The quality of an education system (or school) cannot exceed the quality of its teachers.

But there are some very interesting things going on in Australia, as in other countries. Again, thanks to the ACT Legislative Assembly library—which does keep a very current and useful collection of books and where even just walking in and having a look at new books usually brings some gem—I have the report where Brian Caldwell talks here about efforts made in Victoria with exactly the sorts of kids that systems often give up on. Let us have a look at this one: John Fleming was principal of Bellfield primary school, which serves the Melbourne suburb of West Heidelberg, a community characterised by high levels of aggression, gambling, alcohol and drug abuse.

Enrolment is about 220 and remains steady. Some 80 per cent of the families receive the education maintenance allowance, 60 per cent come from single parent families and slightly more than 20 per cent from non-English speaking backgrounds, many are refugees from Somalia and there are about 20 Indigenous students. It is one of the most disadvantaged schools in Victoria, but the transformation set in place by that principal, who was supported, of course, by the system, shows that he was able to bring up, for instance, the percentage of those reading with 100 per cent accuracy at level one to 97.4 per cent, as compared to similar schools in the same year, 2004, with 58.5 per cent. How did he do it?

What Fleming believed he needed to do was to overturn the view that a student’s capacity to learn was determined by their home circumstances. Children’s backgrounds have no impact on their ability to learn at school. Now, I know this is controversial, and Caldwell says it is, but it has been an important statement that gives those children the opportunity to succeed. It tells them that they have just as great an ability to learn as any kid anywhere.
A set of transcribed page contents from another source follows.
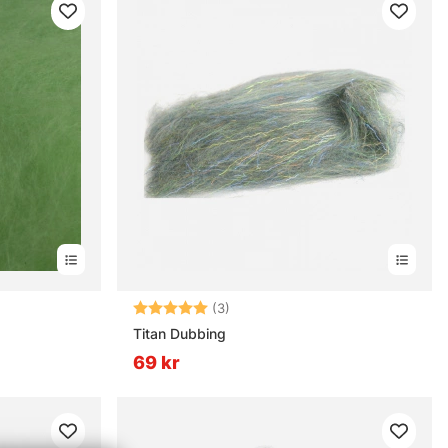
Betyg:
5.0 utav 5 stjärnor
(3)
Titan Dubbing
69 kr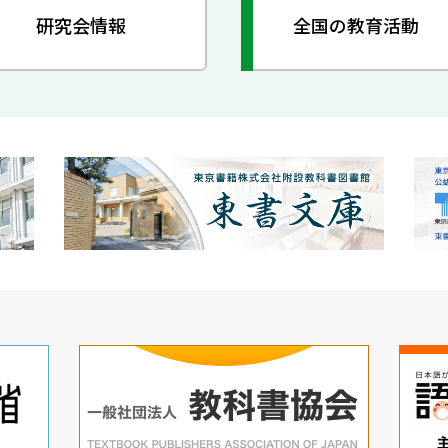
研究会情報
全国の教育活動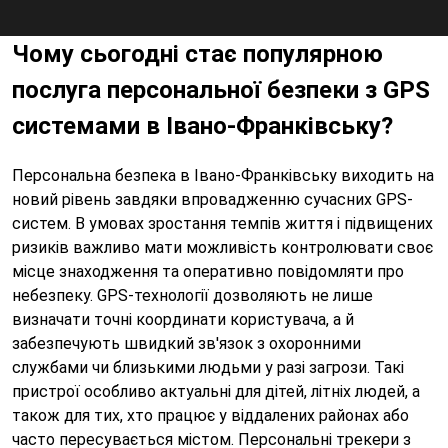
Чому сьогодні стає популярною
послуга персональної безпеки з GPS
системами в Івано-Франківську?
Персональна безпека в Івано-Франківську виходить на
новий рівень завдяки впровадженню сучасних GPS-
систем. В умовах зростання темпів життя і підвищених
ризиків важливо мати можливість контролювати своє
місце знаходження та оперативно повідомляти про
небезпеку. GPS-технології дозволяють не лише
визначати точні координати користувача, а й
забезпечують швидкий зв'язок з охоронними
службами чи близькими людьми у разі загрози. Такі
пристрої особливо актуальні для дітей, літніх людей, а
також для тих, хто працює у віддалених районах або
часто пересувається містом. Персональні трекери з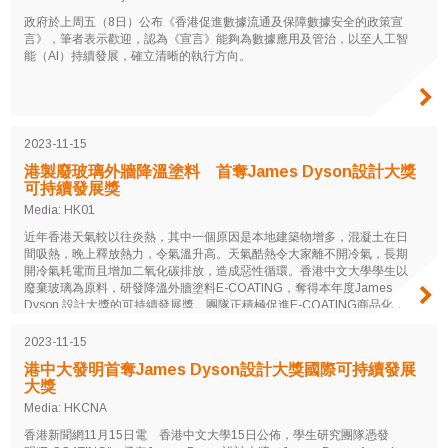
政府於上周五（8日）公布《香港促進數據流通及保障數據安全的政策宣
言》，筆者表示歡迎，認為《宣言》能夠為數據應用及管治，以至人工智
能（AI）持續發展，確立清晰的執行方向。
2023-11-15
港製廢玻璃外牆降溫塗料 首奪James Dyson設計大獎
可持續發展獎
Media: HK01
近年香港天氣較以往炎熱，其中一個原因是本地建築物增多，混凝土在日
間吸熱，晚上釋放熱力，令氣溫升高。天氣酷熱令大家離不開冷氣，長期
開冷氣耗電而且增加二氧化碳排放，造成惡性循環。香港中文大學學生以
廢棄玻璃為原料，研發降溫外牆塗料E-COATING，奪得本年度James
Dyson 設計大獎的可持續發展獎。團隊正積極促進E-COATING商品化，
讓科研成果進入市場，紓緩暖化問題。
2023-11-15
港中大發明首奪James Dyson設計大獎國際可持續發展
大獎
Media: HKCNA
香港新聞網11月15日電 香港中文大學15日公佈，學生研究團隊憑發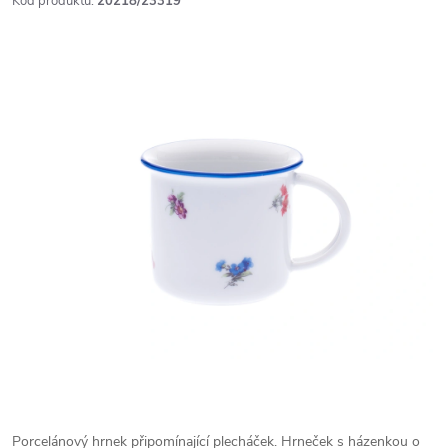
Kód produktu:
20218/23319
Porcelánový hrnek připomínající plecháček. Hrneček s házenkou o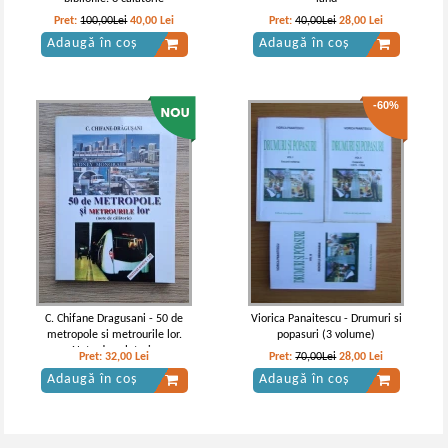
Pret:
100,00Lei
40,00
Lei
Pret:
40,00Lei
28,00
Lei
Adaugă în coș
Adaugă în coș
-60%
C. Chifane Dragusani - 50 de
Viorica Panaitescu - Drumuri si
metropole si metrourile lor.
popasuri (3 volume)
Note de calatorie
Pret:
32,00
Lei
Pret:
70,00Lei
28,00
Lei
Adaugă în coș
Adaugă în coș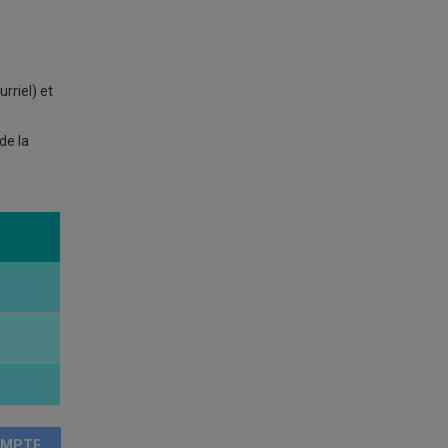
rriel) et
de la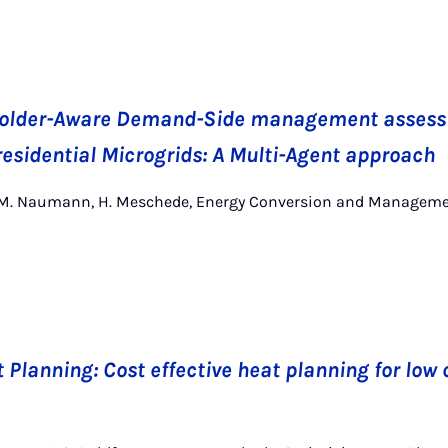
holder-Aware Demand-Side management assess
esidential Microgrids: A Multi-Agent approach
f, M. Naumann, H. Meschede, Energy Conversion and Managemen
Planning: Cost effective heat planning for low 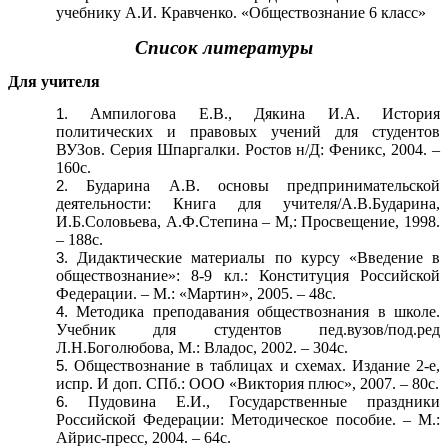
учебнику А.И. Кравченко. «Обществознание 6 класс»
Список литературы
Для учителя
Ампилогова Е.В., Дякина И.А. История
политических и правовых учений для студентов
ВУЗов. Серия Шпаргалки. Ростов н/Д: Феникс, 2004. –
160с.
Бударина А.В. основы предпринимательской
деятельности: Книга для учителя/А.В.Бударина,
И.Б.Соловьева, А.Ф.Степина – М,: Просвещение, 1998.
– 188с.
Дидактические материалы по курсу «Введение в
обществознание»: 8-9 кл.: Конституция Российской
Федерации. – М.: «Мартин», 2005. – 48с.
Методика преподавания обществознания в школе.
Учебник для студентов пед.вузов/под.ред
Л.Н.Боголюбова, М.: Владос, 2002. – 304с.
Обществознание в таблицах и схемах. Издание 2-е,
испр. И доп. СПб.: ООО «Виктория плюс», 2007. – 80с.
Пудовина Е.И., Государственные праздники
Российской Федерации: Методическое пособие. – М.:
Айрис-пресс, 2004. – 64с.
That is what they have set about achieving, and people who visit Bellfield now see that the entire staff believe that to be the case.

I am absolutely sure there are fantastic things going on here in the ACT schools, and I think it would be great to see the studies that showed that work. We need to see them, and I think the parents need to see them. We do not need more glossy pamphlets talking up public education. We need the evidence which shows that public education works, not just for kids at the lower end of the socioeconomic scale, but also for kids at the top end of the socioeconomic scale. Without representatives from all the socioeconomic groups, we have not got a successful system.

I am concerned that some of our most marginalised kids are being pushed out of schools. I heard last week of an eight year old who was suspended from his school.